The CMU has three key objectives – to make the EU a safer place for individuals’ long-term investment, create a genuine EU-wide single market, and to make the EU’s economic recovery “green, digital, inclusive and resilient”.
And it has put forward 16 measures to “make real progress”, which include creating a single access point to company data for investors, strengthening investment protection to support cross-border investment and pushing “supervisory convergence and consistent application of the single rulebook for financial markets in the EU”.
Meeting these objectives has become more urgent as a result of both the coronavirus crisis and Brexit.

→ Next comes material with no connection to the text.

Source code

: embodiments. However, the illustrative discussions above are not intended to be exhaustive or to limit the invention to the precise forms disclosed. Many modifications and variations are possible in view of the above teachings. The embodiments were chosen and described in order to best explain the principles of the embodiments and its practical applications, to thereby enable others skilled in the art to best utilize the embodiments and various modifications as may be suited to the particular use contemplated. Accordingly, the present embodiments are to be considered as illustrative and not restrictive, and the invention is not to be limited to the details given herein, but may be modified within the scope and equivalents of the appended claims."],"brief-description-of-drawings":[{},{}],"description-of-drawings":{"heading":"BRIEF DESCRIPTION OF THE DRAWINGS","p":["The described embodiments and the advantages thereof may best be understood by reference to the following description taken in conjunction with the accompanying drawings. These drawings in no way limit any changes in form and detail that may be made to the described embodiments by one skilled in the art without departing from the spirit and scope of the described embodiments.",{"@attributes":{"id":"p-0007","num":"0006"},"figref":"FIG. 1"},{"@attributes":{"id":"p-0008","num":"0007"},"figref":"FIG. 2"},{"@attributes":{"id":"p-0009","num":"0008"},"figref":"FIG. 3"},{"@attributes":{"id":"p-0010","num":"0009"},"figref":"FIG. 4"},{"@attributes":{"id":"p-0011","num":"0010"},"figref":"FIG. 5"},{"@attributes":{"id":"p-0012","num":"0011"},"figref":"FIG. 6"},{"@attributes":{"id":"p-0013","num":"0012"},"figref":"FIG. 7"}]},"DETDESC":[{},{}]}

But achieving harmonisation has proved difficult in the past. For example, EU states have recently reduced a 2017 Commission proposal to bolster supervisory powers at an EU level in favour of maintaining power at a national level.
And there is the risk that the EU ends up not only competing with other trading blocs and countries but also among its own member states to be the de facto centres of a brave new word for digital asset management and crypto trading.